O exemplo mais impressionante vem dos Nazcas, no atual sul do Peru. Entre 500 a.C. e 500 d.C., eles construíram um notável sistema de galerias subterrâneas conhecidas como Puquios.
Essas obras, comparáveis aos qanats persas, eram compostas por túneis escavados no subsolo que captavam a água de lençóis freáticos e a conduziam até a superfície. Ao longo dos túneis, os poços em espiral, chamados ojos de agua, permitiam a entrada de ar, a limpeza e a manutenção das galerias.
Os Puquios de Nazca são uma das maiores demonstrações de engenharia hidráulica pré-colombiana. A compreensão do fluxo subterrâneo e da gravidade, sem o uso de ferramentas metálicas modernas, revela um conhecimento empírico refinado sobre o comportamento das águas subterrâneas.
Mais impressionante ainda: muitos Puquios continuam ativos até hoje, abastecendo pequenas comunidades e áreas agrícolas no deserto peruano. São sistemas sustentáveis, que dependem apenas da recarga natural dos aquíferos.
🏞️ Outras práticas pré-colombianas de manejo subterrâneo
Além dos Nazcas, outras civilizações andinas desenvolveram práticas simples de captação e condução de águas de infiltração:
No Altiplano boliviano e chileno, há vestígios de poços rasos e canais subterrâneos curtos, utilizados para capturar água de vertentes e infiltrações.
No Equador e norte do Peru, arqueólogos identificaram poços rudimentares ligados a antigos assentamentos costeiros.
Já na Amazônia pré-colonial, embora o acesso aos rios fosse abundante, há registros de pequenas cavidades escavadas em áreas de várzea que serviam para armazenar água filtrada durante as secas — uma forma primitiva, mas engenhosa, de aproveitar o lençol freático superficial.
Com a chegada dos europeus, a partir do século XVI, foram introduzidas técnicas de poços manuais revestidos com pedra ou tijolo, comuns no Brasil colonial, em vilas e fazendas. Muitos desses poços, escavados no século XVIII, ainda estão em uso em regiões rurais.

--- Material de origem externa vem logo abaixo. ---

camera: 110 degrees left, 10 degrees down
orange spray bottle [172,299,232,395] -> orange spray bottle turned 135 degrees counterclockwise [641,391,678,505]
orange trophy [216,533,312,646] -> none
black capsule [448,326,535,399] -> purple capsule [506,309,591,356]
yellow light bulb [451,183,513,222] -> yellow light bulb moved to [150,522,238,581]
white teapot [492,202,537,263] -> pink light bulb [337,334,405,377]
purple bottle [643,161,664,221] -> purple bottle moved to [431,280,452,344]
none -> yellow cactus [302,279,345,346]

🔬 A evolução moderna: da escavação à ciência dos aquíferos
A partir do século XIX, a perfuração mecânica permitiu acessar águas subterrâneas cada vez mais profundas. Com o avanço da geologia e da engenharia, surgiram os estudos hidrogeológicos, capazes de determinar a localização, profundidade e qualidade dos aquíferos.
No século XX, a captação subterrânea tornou-se essencial para o abastecimento urbano, rural e industrial, com o uso de poços tubulares profundos e sistemas de bombeamento elétrico. Ao mesmo tempo, cresceu a preocupação com a sustentabilidade e a recarga dos aquíferos, temas centrais da hidrogeologia moderna.

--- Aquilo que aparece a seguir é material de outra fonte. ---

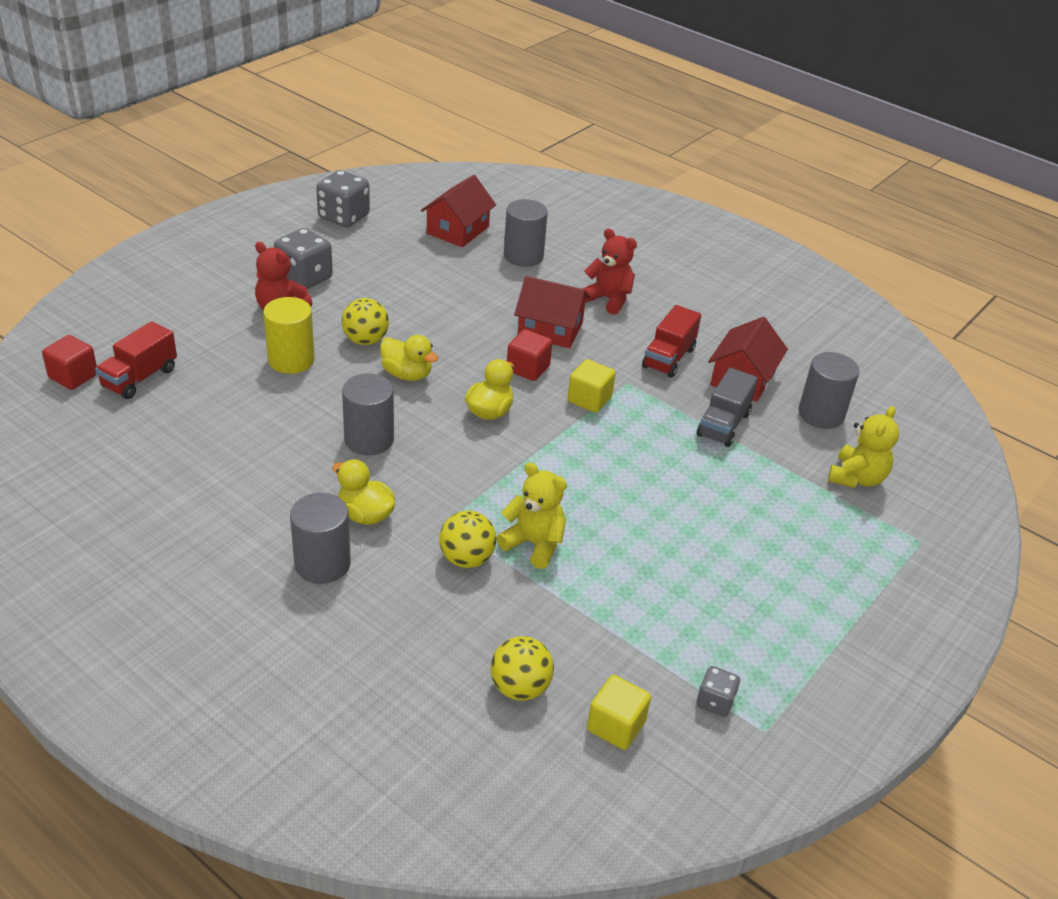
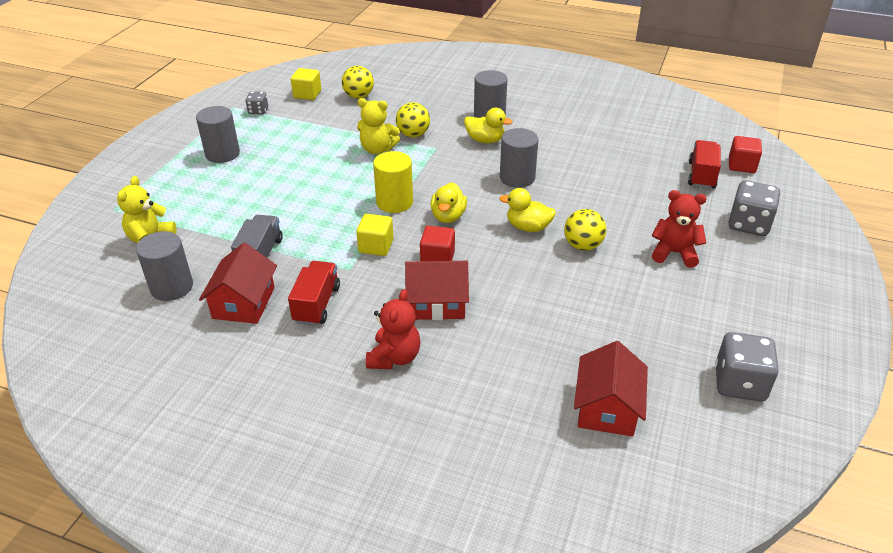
camera: 165 degrees right, 0 degrees up
yellow cylinder [263,297,315,374] -> yellow cylinder moved to [373,151,413,213]
grey dice [274,228,333,289] -> grey dice moved to [728,180,780,236]
grey cylinder [504,199,548,267] -> grey cylinder moved to [196,106,240,163]
red teddy bear [582,228,637,315] -> red teddy bear turned 90 degrees counterclockwise [366,289,420,369]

🌐 Uma herança de sabedoria e sustentabilidade
A história da captação de água subterrânea é, na verdade, a história da relação do homem com o meio ambiente. De simples poços escavados a complexas redes subterrâneas, cada cultura encontrou soluções adequadas ao seu território e clima.
Os qanats da Pérsia e os puquios de Nazca são exemplos de uma sabedoria ancestral que alia técnica, respeito à natureza e sustentabilidade — valores que permanecem atuais diante dos desafios hídricos do século XXI.
Enquanto as tecnologias modernas avançam, é importante lembrar que o conhecimento empírico acumulado ao longo dos milênios foi o que permitiu à humanidade dominar e preservar uma das suas mais preciosas riquezas: a água subterrânea, guardada silenciosamente sob nossos pés desde os primórdios da civilização.